Extract to read —
The problem is not what to measure but the who should do the measurement. Let’s be
honest: As endoscopists we have been trained to execute a safe and effective intervention,
but not to objectively assess its quality, perform a root analysis of the main pitfalls,
and propose best remedies. In addition, we are somewhat subjective in assessing the
QA in our own centers due to an inertial in making disruptive decisions to overcome
motivational, economic, and financial barriers. Would you ever trust an airline company
that bases its own safety only on the skills of its own pilots?
The Italian Society of Digestive Endoscopy (SIED) reported on a global and systematic
approach to objectivize quality assessment, based on center accreditation [3]. Instead of using the local endoscopists, SIED selected an autonomous body to measure
and certify the level of quality in as many as 40 gastrointestinal endoscopy centers.
Such a certifying body was selected outside the medical field as primarily involved
in the quality certification of complex non-medical industry processes. Of course,
this body appointed expert endoscopists to define the standards and methods to follow
and to audit the sequential phases involved in the endoscopic activity. This led to
development of a rigorous and analytical methodology for accreditation of gastrointestinal
centers that is somewhat innovative and disruptive as compared with our usual way
of thinking.

Exercise requirements —
• A. In the passage on endoscopy quality assessment, how many gastrointestinal endoscopy centers did the autonomous body measure and certify?
• B. Duplicate the passage on endoscopy quality assessment, starting with "The problem is" and going on through "its own pilots?".
The rows after this point are separate material, unrelated to the passage on endoscopy quality assessment.

Data under study —
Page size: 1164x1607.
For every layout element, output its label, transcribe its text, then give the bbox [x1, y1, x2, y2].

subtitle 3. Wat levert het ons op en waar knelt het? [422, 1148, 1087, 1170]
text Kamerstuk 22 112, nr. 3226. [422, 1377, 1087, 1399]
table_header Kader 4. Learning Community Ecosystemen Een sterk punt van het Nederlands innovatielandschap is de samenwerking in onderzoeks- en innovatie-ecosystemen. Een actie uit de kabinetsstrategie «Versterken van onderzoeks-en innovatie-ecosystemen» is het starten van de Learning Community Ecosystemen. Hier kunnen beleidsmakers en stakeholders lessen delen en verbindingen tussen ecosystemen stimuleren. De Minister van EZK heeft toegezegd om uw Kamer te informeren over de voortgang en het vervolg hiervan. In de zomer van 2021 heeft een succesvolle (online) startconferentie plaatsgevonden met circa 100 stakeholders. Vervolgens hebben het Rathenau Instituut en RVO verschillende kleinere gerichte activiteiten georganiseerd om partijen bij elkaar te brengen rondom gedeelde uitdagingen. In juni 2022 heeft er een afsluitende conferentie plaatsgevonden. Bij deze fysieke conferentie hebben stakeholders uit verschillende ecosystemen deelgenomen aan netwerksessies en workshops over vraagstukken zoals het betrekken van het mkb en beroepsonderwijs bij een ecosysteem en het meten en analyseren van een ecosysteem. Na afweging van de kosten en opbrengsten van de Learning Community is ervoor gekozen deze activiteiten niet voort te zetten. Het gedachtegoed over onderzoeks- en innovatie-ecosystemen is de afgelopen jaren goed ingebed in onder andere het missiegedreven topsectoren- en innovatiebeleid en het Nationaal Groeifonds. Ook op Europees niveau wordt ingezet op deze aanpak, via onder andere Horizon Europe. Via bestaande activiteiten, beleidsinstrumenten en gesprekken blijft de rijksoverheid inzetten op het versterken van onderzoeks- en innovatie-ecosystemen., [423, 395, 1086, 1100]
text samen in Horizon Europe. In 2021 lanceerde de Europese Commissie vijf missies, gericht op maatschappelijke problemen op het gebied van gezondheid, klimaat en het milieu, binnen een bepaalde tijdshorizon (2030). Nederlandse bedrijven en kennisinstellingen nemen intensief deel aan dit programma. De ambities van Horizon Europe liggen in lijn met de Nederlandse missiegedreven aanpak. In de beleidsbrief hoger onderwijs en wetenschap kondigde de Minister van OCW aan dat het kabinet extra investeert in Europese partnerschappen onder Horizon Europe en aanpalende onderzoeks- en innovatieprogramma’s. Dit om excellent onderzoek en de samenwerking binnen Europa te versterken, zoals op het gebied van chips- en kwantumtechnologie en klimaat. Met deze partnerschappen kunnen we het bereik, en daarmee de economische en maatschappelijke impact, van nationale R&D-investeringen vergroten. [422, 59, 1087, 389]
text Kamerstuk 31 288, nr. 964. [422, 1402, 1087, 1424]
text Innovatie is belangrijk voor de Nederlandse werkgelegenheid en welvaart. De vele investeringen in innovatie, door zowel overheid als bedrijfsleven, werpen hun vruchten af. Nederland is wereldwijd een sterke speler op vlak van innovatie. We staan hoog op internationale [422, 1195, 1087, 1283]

Results for the exercise —
• A. As many as 40.

• B.
The problem is not what to measure but the who should do the measurement. Let’s be
honest: As endoscopists we have been trained to execute a safe and effective intervention,
but not to objectively assess its quality, perform a root analysis of the main pitfalls,
and propose best remedies. In addition, we are somewhat subjective in assessing the
QA in our own centers due to an inertial in making disruptive decisions to overcome
motivational, economic, and financial barriers. Would you ever trust an airline company
that bases its own safety only on the skills of its own pilots?